Как мы видели, при неблагоприятных обстоятельствах наличие силы в вертикальном измерении может не принести особой выгоды, но сама по себе потенциальная сила в горизонтальном измерении может оказаться и вовсе невыгодной. Хотя, даже если бы Египет вообще бы ничего не делал, возрастающее дипломатическое давление, возможно, заставило бы израильтян отказаться от завоеванной территории без заключения мирного договора, которое они требовали взамен. А в долгосрочной перспективе возрастающая американская, европейская и японская зависимость от арабской нефти привела бы к еще большему дипломатическому давлению на Израиль. Однако и то и другое представляло собою процессы долгие и неопределенные: если бы Соединенные Штаты вернулись к активной позиции, оправившись от вьетнамской травмы, а Советский Союз был бы отвлечен от конфликта собственными трудностями, то арабские производители нефти не стали бы бравировать последствиями наложения эмбарго в пользу Египта. Да и их контроль над нефтяным рынком не мог бы длиться вечно.

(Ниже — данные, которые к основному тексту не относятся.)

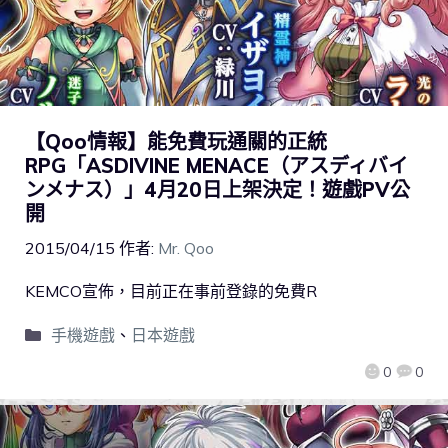
【Qoo情報】能免費玩通關的正統
RPG「ASDIVINE MENACE（アスディバイ
ンメナス）」4月20日上架決定！遊戲PV公
開
2015/04/15
作者:
Mr. Qoo
KEMCO宣佈，目前正在事前登錄的免費R
手機遊戲
、
日本遊戲
0
0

Только военная акция могла активизировать потенциальную силу Египта в горизонтальном измерении. И это была мощь не промышленная, как в случае союзников во Второй мировой войне, но скорее дипломатическая — способность использовать силу других: и вес Советского Союза в мировых делах, и арабское «нефтяное оружие». Как мы видели, египтяне на самом деле не могли выиграть эту войну и знали об этом. Но они и не нуждались в полной победе, чтобы активизировать дипломатическое давление на Израиль. Если бы египтяне могли дойти до самого Тель-Авива, они бы не нуждались так сильно в дипломатической поддержке. Но с другой стороны, они не могли надеяться на интерес Советского Союза и Соединенных Штатов, не совершив какой-либо действительно крупной военной акции, ибо простых рейдов коммандос и артиллерийских обстрелов было недостаточно. Привлечь к себе такой интерес реально было только пересечением Суэцкого канала, причем не операцией на одну ночь, поскольку за ней последовала бы контратака израильтян, которая могла бы снова поставить египтян в униженное положение. Садату нужна была настоящая победа в сражении, даже если бы она не развилась в окончательную победу в кампании на уровне театра военных действий.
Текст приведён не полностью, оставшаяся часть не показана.